When you reach the line with "19 | 紧急采购建议" in the listing below, transcribe it and each line after it up to and including the line with "21 | 质检结果通知", exactly and with nothing else.
.....
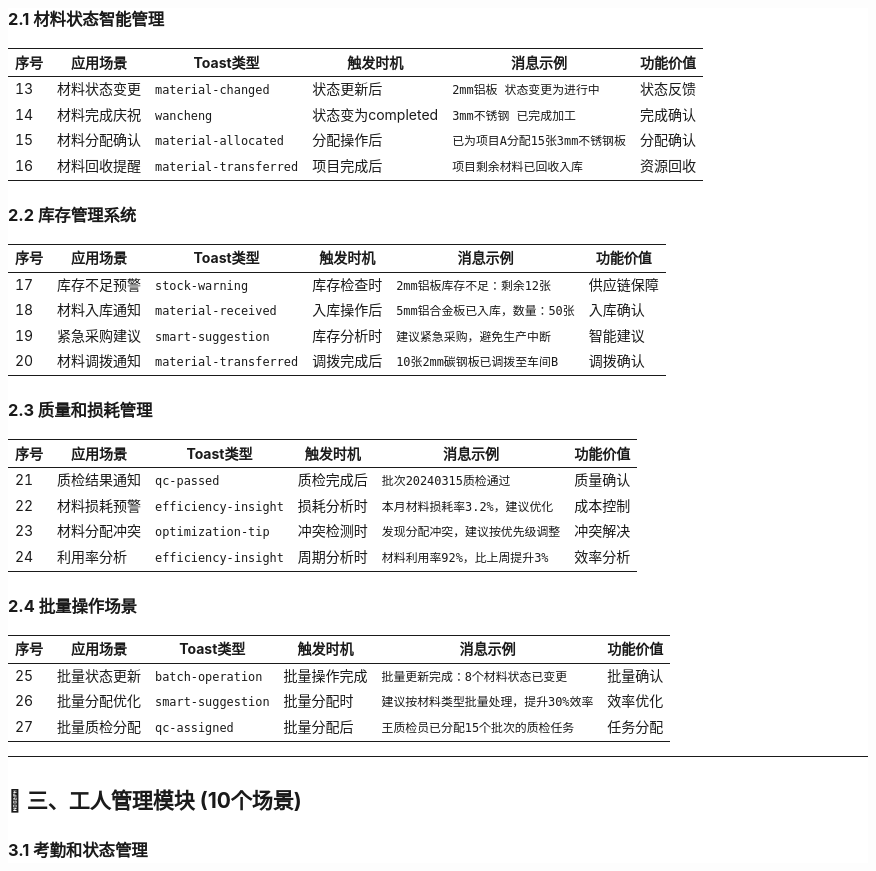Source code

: ### 2.1 材料状态智能管理

| 序号 | 应用场景 | Toast类型 | 触发时机 | 消息示例 | 功能价值 |
|------|----------|-----------|----------|----------|----------|
| 13 | 材料状态变更 | `material-changed` | 状态更新后 | `2mm铝板 状态变更为进行中` | 状态反馈 |
| 14 | 材料完成庆祝 | `wancheng` | 状态变为completed | `3mm不锈钢 已完成加工` | 完成确认 |
| 15 | 材料分配确认 | `material-allocated` | 分配操作后 | `已为项目A分配15张3mm不锈钢板` | 分配确认 |
| 16 | 材料回收提醒 | `material-transferred` | 项目完成后 | `项目剩余材料已回收入库` | 资源回收 |

### 2.2 库存管理系统

| 序号 | 应用场景 | Toast类型 | 触发时机 | 消息示例 | 功能价值 |
|------|----------|-----------|----------|----------|----------|
| 17 | 库存不足预警 | `stock-warning` | 库存检查时 | `2mm铝板库存不足：剩余12张` | 供应链保障 |
| 18 | 材料入库通知 | `material-received` | 入库操作后 | `5mm铝合金板已入库，数量：50张` | 入库确认 |
| 19 | 紧急采购建议 | `smart-suggestion` | 库存分析时 | `建议紧急采购，避免生产中断` | 智能建议 |
| 20 | 材料调拨通知 | `material-transferred` | 调拨完成后 | `10张2mm碳钢板已调拨至车间B` | 调拨确认 |

### 2.3 质量和损耗管理

| 序号 | 应用场景 | Toast类型 | 触发时机 | 消息示例 | 功能价值 |
|------|----------|-----------|----------|----------|----------|
| 21 | 质检结果通知 | `qc-passed` | 质检完成后 | `批次20240315质检通过` | 质量确认 |
| 22 | 材料损耗预警 | `efficiency-insight` | 损耗分析时 | `本月材料损耗率3.2%，建议优化` | 成本控制 |
| 23 | 材料分配冲突 | `optimization-tip` | 冲突检测时 | `发现分配冲突，建议按优先级调整` | 冲突解决 |
| 24 | 利用率分析 | `efficiency-insight` | 周期分析时 | `材料利用率92%，比上周提升3%` | 效率分析 |

### 2.4 批量操作场景

| 序号 | 应用场景 | Toast类型 | 触发时机 | 消息示例 | 功能价值 |
|------|----------|-----------|----------|----------|----------|
| 25 | 批量状态更新 | `batch-operation` | 批量操作完成 | `批量更新完成：8个材料状态已变更` | 批量确认 |
| 26 | 批量分配优化 | `smart-suggestion` | 批量分配时 | `建议按材料类型批量处理，提升30%效率` | 效率优化 |
| 27 | 批量质检分配 | `qc-assigned` | 批量分配后 | `王质检员已分配15个批次的质检任务` | 任务分配 |

---

## 👷 三、工人管理模块 (10个场景)

### 3.1 考勤和状态管理
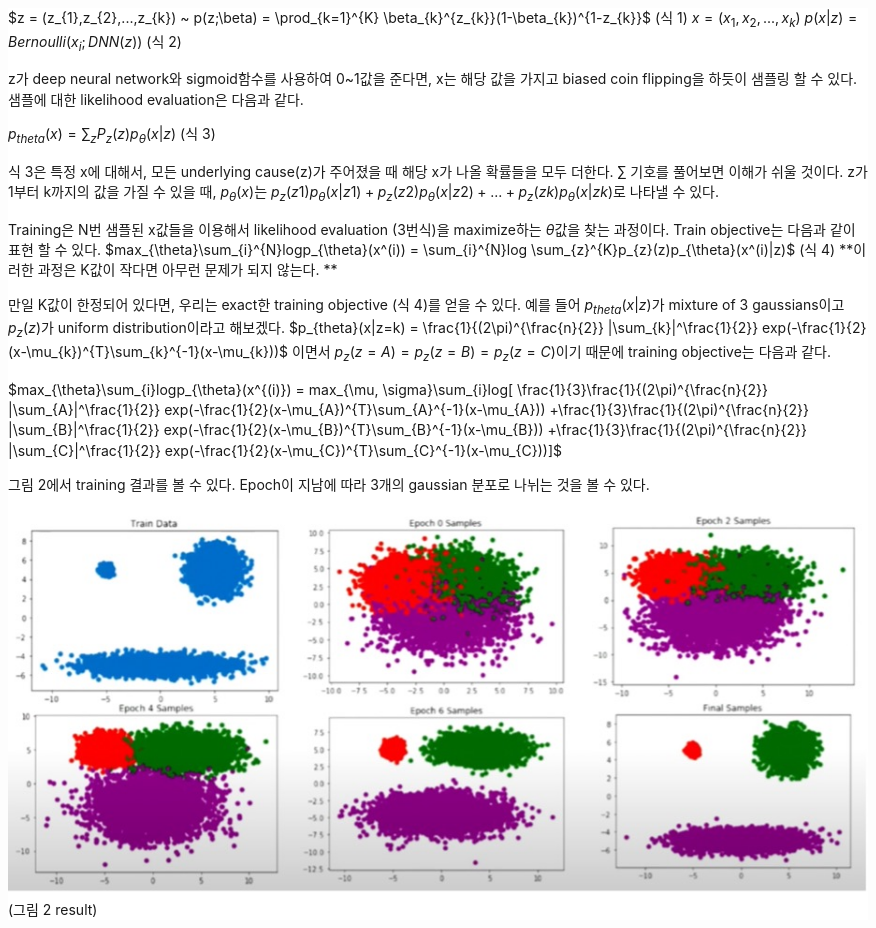 $z = (z_{1},z_{2},...,z_{k}) ~ p(z;\beta) = \prod_{k=1}^{K} \beta_{k}^{z_{k}}(1-\beta_{k})^{1-z_{k}}$ (식 1)
$x = (x_{1},x_{2},...,x_{k}) ~ p(x|z) = Bernoulli(x_{i}; DNN(z))$ (식 2)

z가 deep neural network와 sigmoid함수를 사용하여 0~1값을 준다면, x는 해당 값을 가지고 biased coin flipping을 하듯이 샘플링 할 수 있다. 샘플에 대한 likelihood evaluation은 다음과 같다.

$p_{theta}(x) = \sum_{z} P_{z}(z)p_{\theta}(x|z)$ (식 3)

식 3은 특정 x에 대해서, 모든 underlying cause(z)가 주어졌을 때 해당 x가 나올 확률들을 모두 더한다. $\sum$ 기호를 풀어보면 이해가 쉬울 것이다. z가 1부터 k까지의 값을 가질 수 있을 때, $p_{\theta}(x)$는 $p_{z}(z1)p_{\theta}(x|z1)+p_{z}(z2)p_{\theta}(x|z2)+...+p_{z}(zk)p_{\theta}(x|zk)$로 나타낼 수 있다.

Training은 N번 샘플된 x값들을 이용해서 likelihood evaluation (3번식)을 maximize하는 $\theta$값을 찾는 과정이다. Train objective는 다음과 같이 표현 할 수 있다.
$max_{\theta}\sum_{i}^{N}logp_{\theta}(x^(i)) = \sum_{i}^{N}log \sum_{z}^{K}p_{z}(z)p_{\theta}(x^(i)|z)$ (식 4)
**이러한 과정은 K값이 작다면 아무런 문제가 되지 않는다. **

만일 K값이 한정되어 있다면, 우리는 exact한 training objective (식 4)를 얻을 수 있다. 예를 들어 $p_{theta}(x|z)$가 mixture of 3 gaussians이고 $p_{z}(z)$가 uniform distribution이라고 해보겠다.
$p_{theta}(x|z=k) = \frac{1}{(2\pi)^{\frac{n}{2}} |\sum_{k}|^\frac{1}{2}} exp(-\frac{1}{2}(x-\mu_{k})^{T}\sum_{k}^{-1}(x-\mu_{k}))$ 이면서 $p_{z}(z=A)=p_{z}(z=B)=p_{z}(z=C)$이기 때문에 training objective는 다음과 같다. 

$max_{\theta}\sum_{i}logp_{\theta}(x^{(i)}) = max_{\mu, \sigma}\sum_{i}log[ \frac{1}{3}\frac{1}{(2\pi)^{\frac{n}{2}} |\sum_{A}|^\frac{1}{2}} exp(-\frac{1}{2}(x-\mu_{A})^{T}\sum_{A}^{-1}(x-\mu_{A})) +\frac{1}{3}\frac{1}{(2\pi)^{\frac{n}{2}} |\sum_{B}|^\frac{1}{2}} exp(-\frac{1}{2}(x-\mu_{B})^{T}\sum_{B}^{-1}(x-\mu_{B})) +\frac{1}{3}\frac{1}{(2\pi)^{\frac{n}{2}} |\sum_{C}|^\frac{1}{2}} exp(-\frac{1}{2}(x-\mu_{C})^{T}\sum_{C}^{-1}(x-\mu_{C}))]$

그림 2에서 training 결과를 볼 수 있다. Epoch이 지남에 따라 3개의 gaussian 분포로 나뉘는 것을 볼 수 있다. 

![Figure1](/assets/IWAE_img/Figure2.jpg) (그림 2 result)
.....
Written solution:
| 19 | 紧急采购建议 | `smart-suggestion` | 库存分析时 | `建议紧急采购，避免生产中断` | 智能建议 |
| 20 | 材料调拨通知 | `material-transferred` | 调拨完成后 | `10张2mm碳钢板已调拨至车间B` | 调拨确认 |

### 2.3 质量和损耗管理

| 序号 | 应用场景 | Toast类型 | 触发时机 | 消息示例 | 功能价值 |
|------|----------|-----------|----------|----------|----------|
| 21 | 质检结果通知 | `qc-passed` | 质检完成后 | `批次20240315质检通过` | 质量确认 |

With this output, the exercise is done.